> The problem
What you write must match, character for character, the lines from the one with "Common benchmark amounts" down to the one with "te the power" in the listing below, minus its pictures.

[Start of section]

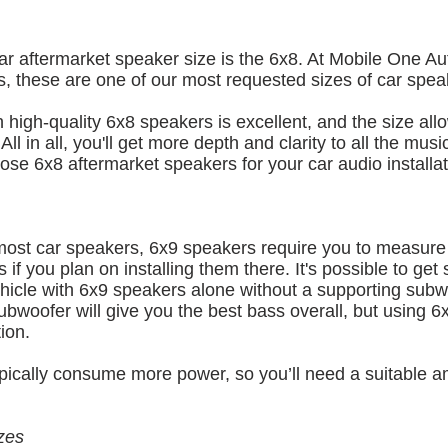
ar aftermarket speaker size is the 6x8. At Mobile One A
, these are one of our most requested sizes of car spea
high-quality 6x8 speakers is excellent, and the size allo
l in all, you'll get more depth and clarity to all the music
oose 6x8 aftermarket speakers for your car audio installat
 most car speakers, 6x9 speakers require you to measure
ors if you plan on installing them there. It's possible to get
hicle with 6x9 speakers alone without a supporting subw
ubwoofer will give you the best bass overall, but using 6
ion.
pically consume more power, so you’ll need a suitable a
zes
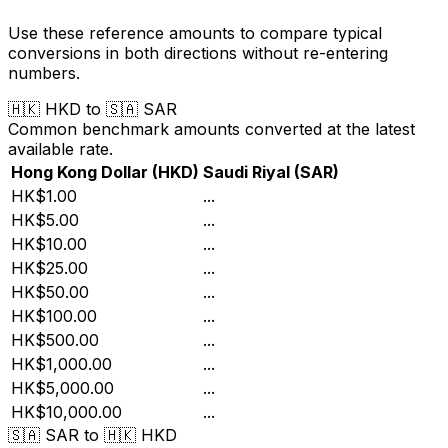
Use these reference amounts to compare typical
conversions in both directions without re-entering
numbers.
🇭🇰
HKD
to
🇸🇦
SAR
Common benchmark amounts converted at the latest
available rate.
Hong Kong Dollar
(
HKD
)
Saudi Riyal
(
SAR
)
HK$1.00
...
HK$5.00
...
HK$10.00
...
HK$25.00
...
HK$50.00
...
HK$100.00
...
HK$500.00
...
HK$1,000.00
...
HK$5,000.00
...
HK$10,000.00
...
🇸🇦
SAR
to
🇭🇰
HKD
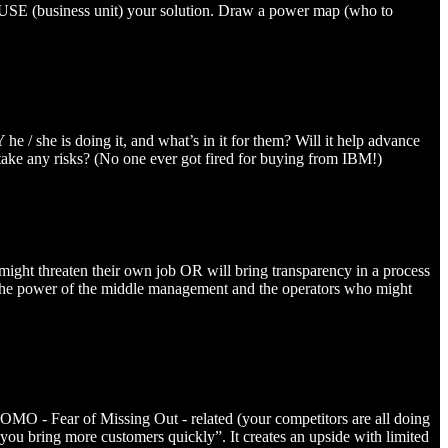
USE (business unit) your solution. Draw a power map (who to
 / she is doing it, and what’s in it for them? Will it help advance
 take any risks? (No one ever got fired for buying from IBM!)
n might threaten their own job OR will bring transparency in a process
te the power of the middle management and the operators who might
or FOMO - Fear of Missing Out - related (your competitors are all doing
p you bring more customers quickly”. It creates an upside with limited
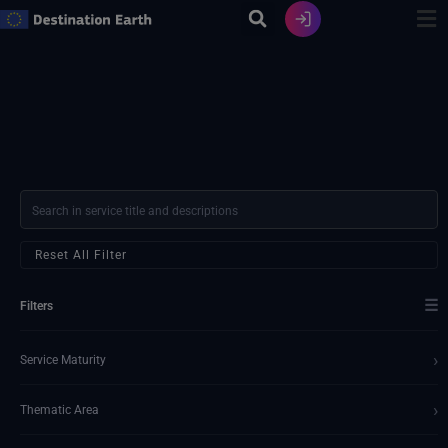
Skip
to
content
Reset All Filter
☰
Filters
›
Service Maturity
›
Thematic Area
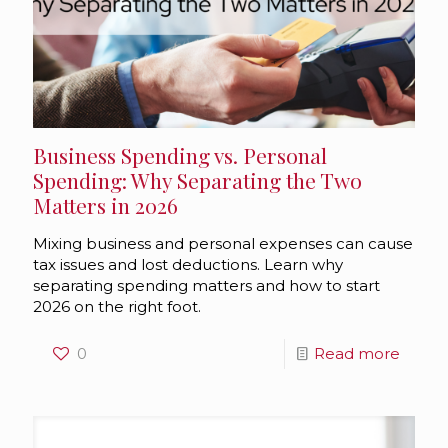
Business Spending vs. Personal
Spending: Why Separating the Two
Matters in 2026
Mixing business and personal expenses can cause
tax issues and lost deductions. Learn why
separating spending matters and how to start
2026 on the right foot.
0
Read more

[End of section]
[Start of section]

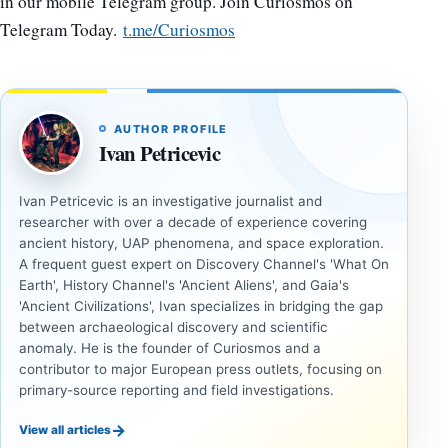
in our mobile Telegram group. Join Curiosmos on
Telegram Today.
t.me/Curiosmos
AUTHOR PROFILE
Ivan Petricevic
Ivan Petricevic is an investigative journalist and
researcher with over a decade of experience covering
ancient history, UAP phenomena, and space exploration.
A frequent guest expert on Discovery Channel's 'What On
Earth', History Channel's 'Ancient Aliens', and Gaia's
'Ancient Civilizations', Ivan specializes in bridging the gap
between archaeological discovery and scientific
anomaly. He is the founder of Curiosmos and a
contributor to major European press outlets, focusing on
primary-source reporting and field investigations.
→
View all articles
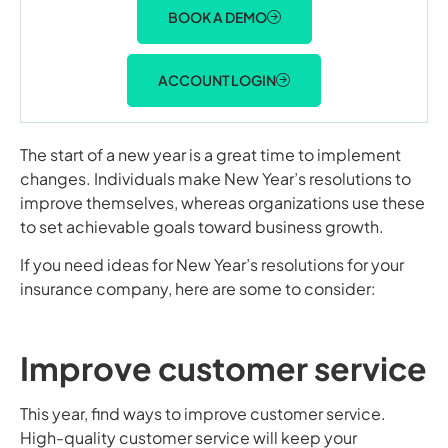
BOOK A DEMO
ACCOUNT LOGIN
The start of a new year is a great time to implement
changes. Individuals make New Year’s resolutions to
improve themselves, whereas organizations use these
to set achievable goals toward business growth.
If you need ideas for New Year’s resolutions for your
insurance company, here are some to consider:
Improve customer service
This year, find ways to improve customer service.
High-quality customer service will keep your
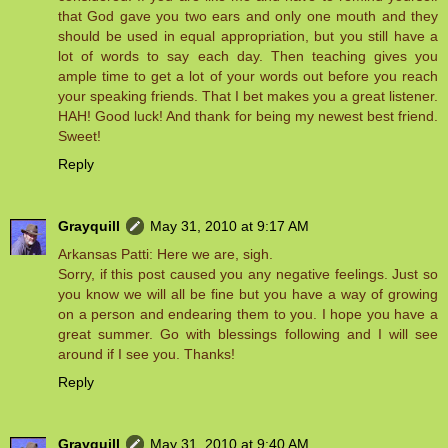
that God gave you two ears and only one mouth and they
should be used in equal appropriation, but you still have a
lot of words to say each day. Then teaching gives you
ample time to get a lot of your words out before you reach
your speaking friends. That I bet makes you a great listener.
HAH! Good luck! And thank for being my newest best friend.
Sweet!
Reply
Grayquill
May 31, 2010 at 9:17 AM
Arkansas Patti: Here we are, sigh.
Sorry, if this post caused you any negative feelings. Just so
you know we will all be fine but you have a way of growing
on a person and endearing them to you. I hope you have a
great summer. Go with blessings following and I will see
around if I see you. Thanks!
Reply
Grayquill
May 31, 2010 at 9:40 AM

[End of section]

> Result of this exercise
Common benchmark amounts converted at the latest
available rate.
Hong Kong Dollar
(
HKD
)
Saudi Riyal
(
SAR
)
HK$1.00
...
HK$5.00
...
HK$10.00
...
HK$25.00
...
HK$50.00
...
HK$100.00
...
HK$500.00
...
HK$1,000.00
...
HK$5,000.00
...
HK$10,000.00
...
🇸🇦
SAR
to
🇭🇰
HKD
USE (business unit) your solution. Draw a power map (who to
 / she is doing it, and what’s in it for them? Will it help advance
 take any risks? (No one ever got fired for buying from IBM!)
n might threaten their own job OR will bring transparency in a process
te the power of the middle management and the operators who might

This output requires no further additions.